[Entries taken from a collection]

== == ==

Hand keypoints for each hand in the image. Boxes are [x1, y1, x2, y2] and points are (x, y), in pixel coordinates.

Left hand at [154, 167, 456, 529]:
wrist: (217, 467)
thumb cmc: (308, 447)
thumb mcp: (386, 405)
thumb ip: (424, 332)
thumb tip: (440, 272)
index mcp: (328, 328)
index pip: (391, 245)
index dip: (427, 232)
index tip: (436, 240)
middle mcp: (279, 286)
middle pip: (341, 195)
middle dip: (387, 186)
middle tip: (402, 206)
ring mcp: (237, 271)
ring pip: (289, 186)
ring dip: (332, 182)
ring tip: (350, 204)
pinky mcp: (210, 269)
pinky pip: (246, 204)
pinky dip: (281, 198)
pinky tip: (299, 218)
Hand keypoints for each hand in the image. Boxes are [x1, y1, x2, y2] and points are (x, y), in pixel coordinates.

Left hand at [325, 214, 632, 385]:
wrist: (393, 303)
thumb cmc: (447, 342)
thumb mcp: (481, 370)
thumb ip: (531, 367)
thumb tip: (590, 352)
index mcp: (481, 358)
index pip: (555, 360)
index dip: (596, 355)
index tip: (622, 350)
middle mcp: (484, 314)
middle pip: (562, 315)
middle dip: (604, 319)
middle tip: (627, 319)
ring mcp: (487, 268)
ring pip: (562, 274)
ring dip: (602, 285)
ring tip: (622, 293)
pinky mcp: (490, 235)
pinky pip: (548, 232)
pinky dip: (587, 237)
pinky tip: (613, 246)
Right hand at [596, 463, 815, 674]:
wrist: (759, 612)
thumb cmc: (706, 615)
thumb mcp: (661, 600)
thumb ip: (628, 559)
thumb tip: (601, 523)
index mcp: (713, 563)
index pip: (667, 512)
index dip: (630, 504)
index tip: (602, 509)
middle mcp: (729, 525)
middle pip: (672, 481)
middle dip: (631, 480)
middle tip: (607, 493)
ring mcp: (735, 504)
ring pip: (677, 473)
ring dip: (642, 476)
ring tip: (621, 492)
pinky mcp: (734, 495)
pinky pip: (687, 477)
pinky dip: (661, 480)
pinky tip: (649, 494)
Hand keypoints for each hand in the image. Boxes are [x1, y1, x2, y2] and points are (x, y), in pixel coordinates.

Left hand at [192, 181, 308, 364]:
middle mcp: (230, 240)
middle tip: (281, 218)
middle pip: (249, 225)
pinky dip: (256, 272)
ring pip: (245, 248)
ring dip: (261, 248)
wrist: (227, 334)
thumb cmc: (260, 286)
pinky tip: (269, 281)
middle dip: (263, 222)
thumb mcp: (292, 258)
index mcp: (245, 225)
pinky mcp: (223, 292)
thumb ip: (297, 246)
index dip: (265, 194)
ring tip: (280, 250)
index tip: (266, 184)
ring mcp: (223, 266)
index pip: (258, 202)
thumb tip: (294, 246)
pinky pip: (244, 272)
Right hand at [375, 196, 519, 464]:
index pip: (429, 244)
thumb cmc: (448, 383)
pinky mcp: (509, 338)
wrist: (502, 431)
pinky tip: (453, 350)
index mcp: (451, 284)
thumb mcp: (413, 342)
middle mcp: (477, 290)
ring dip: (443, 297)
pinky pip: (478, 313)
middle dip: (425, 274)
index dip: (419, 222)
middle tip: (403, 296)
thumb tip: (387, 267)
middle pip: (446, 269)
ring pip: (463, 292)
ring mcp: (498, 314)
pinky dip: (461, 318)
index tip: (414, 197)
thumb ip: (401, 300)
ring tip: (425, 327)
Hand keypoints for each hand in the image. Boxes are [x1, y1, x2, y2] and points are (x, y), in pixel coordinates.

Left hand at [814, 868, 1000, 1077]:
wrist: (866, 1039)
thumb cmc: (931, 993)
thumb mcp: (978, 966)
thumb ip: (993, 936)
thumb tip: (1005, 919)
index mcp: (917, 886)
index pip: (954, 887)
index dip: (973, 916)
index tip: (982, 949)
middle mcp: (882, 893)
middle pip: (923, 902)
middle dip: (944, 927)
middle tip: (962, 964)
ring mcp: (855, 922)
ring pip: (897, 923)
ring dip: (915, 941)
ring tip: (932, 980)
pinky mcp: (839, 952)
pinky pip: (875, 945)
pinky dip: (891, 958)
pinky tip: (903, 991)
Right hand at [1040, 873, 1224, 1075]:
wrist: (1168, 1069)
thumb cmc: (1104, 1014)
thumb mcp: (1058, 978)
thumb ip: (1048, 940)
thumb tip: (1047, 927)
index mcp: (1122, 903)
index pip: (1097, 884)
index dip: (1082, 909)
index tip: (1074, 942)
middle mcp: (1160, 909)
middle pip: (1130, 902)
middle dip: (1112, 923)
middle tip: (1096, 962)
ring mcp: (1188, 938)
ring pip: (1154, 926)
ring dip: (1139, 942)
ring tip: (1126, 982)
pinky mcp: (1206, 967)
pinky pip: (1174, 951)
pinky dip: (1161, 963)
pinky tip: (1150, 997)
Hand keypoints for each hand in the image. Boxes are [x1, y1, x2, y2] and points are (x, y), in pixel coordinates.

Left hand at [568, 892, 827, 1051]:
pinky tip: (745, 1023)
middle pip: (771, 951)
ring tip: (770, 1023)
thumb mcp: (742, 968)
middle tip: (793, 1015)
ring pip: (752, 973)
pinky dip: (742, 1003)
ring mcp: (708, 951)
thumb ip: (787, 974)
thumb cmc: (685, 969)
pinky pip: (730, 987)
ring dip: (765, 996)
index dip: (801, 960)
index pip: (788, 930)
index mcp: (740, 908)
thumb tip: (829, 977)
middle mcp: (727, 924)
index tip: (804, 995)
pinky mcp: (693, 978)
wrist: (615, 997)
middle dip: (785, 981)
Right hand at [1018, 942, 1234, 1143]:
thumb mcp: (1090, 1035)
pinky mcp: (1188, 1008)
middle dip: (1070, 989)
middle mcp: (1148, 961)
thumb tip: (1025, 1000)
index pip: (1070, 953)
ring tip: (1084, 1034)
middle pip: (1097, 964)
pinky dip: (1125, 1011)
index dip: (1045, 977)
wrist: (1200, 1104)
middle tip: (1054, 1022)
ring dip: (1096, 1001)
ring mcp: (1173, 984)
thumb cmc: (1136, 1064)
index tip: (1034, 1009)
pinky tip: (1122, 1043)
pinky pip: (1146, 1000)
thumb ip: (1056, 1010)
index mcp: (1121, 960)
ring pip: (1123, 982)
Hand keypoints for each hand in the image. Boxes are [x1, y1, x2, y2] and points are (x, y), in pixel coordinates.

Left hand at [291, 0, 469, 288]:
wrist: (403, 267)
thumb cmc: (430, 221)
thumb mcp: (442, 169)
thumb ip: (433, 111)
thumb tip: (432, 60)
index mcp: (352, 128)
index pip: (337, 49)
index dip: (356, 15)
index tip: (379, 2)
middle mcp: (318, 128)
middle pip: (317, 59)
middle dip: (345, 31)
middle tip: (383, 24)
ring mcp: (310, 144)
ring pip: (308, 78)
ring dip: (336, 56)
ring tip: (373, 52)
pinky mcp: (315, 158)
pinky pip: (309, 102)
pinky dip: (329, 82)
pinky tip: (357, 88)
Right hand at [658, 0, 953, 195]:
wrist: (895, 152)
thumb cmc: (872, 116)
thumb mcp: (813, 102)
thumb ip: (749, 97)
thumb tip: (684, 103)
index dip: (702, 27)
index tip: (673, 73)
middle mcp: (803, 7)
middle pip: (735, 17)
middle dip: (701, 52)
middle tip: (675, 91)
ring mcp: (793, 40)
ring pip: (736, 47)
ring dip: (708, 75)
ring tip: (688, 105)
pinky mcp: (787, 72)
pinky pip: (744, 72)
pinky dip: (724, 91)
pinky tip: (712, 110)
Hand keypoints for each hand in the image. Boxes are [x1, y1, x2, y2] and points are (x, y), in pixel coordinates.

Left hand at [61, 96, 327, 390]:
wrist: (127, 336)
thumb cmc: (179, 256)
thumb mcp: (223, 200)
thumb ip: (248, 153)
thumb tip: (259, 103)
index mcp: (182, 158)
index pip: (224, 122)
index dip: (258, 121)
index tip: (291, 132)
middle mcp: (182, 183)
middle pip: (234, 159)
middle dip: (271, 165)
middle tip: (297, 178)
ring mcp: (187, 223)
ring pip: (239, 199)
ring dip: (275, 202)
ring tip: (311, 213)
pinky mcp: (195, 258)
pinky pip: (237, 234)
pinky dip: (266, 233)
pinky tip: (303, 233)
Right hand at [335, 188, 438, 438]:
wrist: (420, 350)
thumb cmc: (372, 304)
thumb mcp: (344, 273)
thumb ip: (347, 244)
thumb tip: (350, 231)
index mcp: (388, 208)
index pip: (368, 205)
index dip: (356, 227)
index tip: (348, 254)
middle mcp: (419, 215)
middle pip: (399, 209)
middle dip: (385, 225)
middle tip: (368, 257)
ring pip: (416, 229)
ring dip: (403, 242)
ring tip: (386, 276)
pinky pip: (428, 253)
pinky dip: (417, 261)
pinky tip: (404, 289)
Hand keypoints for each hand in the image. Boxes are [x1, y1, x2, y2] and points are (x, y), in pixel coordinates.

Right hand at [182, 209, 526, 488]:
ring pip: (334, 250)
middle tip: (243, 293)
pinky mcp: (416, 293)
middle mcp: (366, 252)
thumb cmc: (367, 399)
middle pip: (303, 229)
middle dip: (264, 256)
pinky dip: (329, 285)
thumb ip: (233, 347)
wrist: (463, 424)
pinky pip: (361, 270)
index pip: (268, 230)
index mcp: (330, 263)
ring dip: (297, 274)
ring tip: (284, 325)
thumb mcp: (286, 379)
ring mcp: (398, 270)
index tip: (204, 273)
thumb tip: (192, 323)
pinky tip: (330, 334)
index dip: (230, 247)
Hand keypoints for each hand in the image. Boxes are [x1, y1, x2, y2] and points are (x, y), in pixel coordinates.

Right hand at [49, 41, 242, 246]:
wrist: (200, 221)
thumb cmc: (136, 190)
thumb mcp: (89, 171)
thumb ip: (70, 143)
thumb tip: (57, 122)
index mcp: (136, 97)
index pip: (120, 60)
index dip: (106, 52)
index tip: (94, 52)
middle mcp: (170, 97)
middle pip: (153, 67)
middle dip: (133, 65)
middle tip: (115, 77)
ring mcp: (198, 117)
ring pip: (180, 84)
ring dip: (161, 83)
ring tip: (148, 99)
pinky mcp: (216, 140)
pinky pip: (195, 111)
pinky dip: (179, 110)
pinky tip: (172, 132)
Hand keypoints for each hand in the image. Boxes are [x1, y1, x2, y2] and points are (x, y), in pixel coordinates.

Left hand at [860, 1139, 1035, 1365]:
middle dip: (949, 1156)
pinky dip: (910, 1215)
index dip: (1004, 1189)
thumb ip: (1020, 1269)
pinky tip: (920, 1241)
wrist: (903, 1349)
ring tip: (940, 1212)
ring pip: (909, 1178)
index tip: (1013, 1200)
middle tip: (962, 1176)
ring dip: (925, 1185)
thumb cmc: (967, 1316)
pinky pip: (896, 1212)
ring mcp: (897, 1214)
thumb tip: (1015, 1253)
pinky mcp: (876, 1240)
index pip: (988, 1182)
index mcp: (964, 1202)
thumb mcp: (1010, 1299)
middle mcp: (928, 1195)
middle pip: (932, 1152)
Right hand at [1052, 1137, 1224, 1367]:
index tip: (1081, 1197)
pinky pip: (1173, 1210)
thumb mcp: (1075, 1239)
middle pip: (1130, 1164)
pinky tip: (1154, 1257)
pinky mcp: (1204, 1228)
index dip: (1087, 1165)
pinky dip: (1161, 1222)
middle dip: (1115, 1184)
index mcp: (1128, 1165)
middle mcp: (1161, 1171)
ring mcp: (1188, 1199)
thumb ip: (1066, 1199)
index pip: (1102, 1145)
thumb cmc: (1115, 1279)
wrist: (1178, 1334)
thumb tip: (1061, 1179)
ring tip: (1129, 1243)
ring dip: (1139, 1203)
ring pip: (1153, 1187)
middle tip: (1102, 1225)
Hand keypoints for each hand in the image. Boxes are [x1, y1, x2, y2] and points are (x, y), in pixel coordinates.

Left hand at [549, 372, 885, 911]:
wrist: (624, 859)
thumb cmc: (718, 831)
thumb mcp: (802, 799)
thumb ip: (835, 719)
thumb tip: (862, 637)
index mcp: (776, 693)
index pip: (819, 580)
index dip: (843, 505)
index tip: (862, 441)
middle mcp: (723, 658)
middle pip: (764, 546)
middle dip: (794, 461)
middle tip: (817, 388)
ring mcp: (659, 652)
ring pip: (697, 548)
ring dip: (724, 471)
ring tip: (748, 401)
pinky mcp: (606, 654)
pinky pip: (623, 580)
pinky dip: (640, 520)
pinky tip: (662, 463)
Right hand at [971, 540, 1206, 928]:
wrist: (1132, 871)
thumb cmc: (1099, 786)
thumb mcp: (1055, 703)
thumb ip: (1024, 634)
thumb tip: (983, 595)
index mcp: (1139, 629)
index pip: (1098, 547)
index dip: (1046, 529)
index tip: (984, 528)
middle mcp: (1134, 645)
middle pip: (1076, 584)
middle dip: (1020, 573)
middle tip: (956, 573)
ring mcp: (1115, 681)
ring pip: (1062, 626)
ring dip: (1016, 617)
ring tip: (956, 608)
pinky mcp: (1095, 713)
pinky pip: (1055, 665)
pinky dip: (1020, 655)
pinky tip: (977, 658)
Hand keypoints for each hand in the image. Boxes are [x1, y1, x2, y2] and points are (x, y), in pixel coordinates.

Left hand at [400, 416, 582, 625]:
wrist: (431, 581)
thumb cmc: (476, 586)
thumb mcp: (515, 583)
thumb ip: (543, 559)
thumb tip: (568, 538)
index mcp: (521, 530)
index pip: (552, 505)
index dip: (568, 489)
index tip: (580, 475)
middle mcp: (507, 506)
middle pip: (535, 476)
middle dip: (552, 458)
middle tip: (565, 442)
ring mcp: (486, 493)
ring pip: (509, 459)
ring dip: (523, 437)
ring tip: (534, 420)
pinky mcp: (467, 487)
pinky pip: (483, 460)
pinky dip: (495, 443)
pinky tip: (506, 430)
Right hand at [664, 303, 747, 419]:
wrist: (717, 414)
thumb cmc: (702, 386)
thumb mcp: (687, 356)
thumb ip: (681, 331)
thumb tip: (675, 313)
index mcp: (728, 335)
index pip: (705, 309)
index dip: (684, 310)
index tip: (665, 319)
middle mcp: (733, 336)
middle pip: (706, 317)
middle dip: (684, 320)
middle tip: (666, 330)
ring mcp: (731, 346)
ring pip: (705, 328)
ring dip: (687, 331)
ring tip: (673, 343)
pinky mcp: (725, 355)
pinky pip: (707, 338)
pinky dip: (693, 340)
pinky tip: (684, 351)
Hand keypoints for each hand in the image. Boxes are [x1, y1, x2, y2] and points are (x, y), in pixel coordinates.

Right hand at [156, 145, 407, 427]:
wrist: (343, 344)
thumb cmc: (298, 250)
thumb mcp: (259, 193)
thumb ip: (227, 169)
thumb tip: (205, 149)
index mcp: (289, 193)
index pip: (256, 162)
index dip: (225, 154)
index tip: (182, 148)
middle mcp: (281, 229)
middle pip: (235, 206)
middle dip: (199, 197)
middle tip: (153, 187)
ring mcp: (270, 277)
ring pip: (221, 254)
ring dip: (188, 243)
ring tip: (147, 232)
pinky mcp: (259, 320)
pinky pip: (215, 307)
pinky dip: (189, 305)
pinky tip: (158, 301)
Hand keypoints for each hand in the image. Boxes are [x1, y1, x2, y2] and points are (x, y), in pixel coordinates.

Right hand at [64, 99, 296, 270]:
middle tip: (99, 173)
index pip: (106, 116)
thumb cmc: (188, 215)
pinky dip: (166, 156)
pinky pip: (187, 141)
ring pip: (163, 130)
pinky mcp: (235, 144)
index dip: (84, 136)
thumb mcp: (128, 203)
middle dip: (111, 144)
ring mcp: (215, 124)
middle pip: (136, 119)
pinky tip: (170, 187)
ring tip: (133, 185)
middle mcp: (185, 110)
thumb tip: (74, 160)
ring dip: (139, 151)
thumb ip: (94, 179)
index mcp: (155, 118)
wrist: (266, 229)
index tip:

== == ==

■ **HOW TO COMPLETE THIS TASK**: Could you repeat exactly the lines above from the line with "middle tip: (115, 77)" up to and including the line with "thumb mcp: (1075, 1239)", and only those?

■ **REPLY**:
middle tip: (115, 77)
ring mcp: (198, 117)
ring pip: (180, 84)
ring dip: (161, 83)
ring tip: (148, 99)
pinky mcp: (216, 140)
pinky pip: (195, 111)
pinky dip: (179, 110)
pinky tip: (172, 132)
Hand keypoints for each hand in the image. Boxes are [x1, y1, x2, y2] and points are (x, y), in pixel coordinates.

Left hand at [860, 1139, 1035, 1365]:
middle dip: (949, 1156)
pinky dip: (910, 1215)
index dip: (1004, 1189)
thumb ip: (1020, 1269)
pinky tip: (920, 1241)
wrist: (903, 1349)
ring tip: (940, 1212)
ring pip: (909, 1178)
index tip: (1013, 1200)
middle tip: (962, 1176)
ring dip: (925, 1185)
thumb cmc: (967, 1316)
pinky pip: (896, 1212)
ring mcp: (897, 1214)
thumb tip: (1015, 1253)
pinky mcp: (876, 1240)
index pip: (988, 1182)
index mcp: (964, 1202)
thumb mcp: (1010, 1299)
middle mcp: (928, 1195)
middle pip: (932, 1152)
Right hand at [1052, 1137, 1224, 1367]:
index tip: (1081, 1197)
pinky pip: (1173, 1210)
thumb mcp: (1075, 1239)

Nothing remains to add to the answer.